Exercise instructions:
What lines of the data below hold the string "Young"? Copy each one out.

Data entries

· · ·

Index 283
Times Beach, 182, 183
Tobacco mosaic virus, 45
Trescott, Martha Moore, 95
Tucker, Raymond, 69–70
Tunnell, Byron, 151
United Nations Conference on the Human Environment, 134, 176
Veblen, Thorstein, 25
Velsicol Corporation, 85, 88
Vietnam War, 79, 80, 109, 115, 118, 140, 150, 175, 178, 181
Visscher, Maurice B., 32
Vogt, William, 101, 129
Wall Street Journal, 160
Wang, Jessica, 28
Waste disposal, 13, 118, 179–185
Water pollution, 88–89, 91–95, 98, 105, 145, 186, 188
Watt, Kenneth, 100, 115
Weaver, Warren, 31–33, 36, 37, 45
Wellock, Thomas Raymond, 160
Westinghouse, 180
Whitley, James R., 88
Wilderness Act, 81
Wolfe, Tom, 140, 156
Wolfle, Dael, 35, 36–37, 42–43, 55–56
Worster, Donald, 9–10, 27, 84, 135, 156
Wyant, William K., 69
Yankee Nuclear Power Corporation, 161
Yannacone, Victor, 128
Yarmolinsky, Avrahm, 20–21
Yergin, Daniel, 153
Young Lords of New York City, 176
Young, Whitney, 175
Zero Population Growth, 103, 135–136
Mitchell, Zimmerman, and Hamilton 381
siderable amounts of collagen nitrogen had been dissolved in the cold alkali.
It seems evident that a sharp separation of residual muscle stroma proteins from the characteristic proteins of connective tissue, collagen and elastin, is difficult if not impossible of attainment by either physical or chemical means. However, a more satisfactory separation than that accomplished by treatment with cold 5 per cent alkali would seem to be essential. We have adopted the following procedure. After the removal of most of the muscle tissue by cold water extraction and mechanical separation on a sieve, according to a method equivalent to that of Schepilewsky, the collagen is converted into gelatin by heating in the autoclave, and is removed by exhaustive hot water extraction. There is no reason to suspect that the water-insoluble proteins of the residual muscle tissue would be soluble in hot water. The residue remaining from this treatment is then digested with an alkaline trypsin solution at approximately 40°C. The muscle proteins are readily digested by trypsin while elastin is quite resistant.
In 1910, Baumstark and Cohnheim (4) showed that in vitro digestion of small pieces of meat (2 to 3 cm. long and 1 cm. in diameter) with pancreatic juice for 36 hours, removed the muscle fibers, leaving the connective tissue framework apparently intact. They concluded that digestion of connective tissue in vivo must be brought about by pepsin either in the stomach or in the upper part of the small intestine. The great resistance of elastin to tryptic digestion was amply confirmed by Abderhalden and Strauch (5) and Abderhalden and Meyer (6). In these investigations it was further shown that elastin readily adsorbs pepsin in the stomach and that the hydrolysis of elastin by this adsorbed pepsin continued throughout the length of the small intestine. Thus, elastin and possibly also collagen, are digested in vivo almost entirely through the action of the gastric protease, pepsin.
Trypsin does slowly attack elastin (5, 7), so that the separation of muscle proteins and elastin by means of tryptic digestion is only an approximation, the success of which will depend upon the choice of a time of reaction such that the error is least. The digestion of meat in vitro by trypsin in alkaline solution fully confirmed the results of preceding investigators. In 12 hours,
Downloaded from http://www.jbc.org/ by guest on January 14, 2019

· · ·

Answer for the task:
Young Lords of New York City, 176
Young, Whitney, 175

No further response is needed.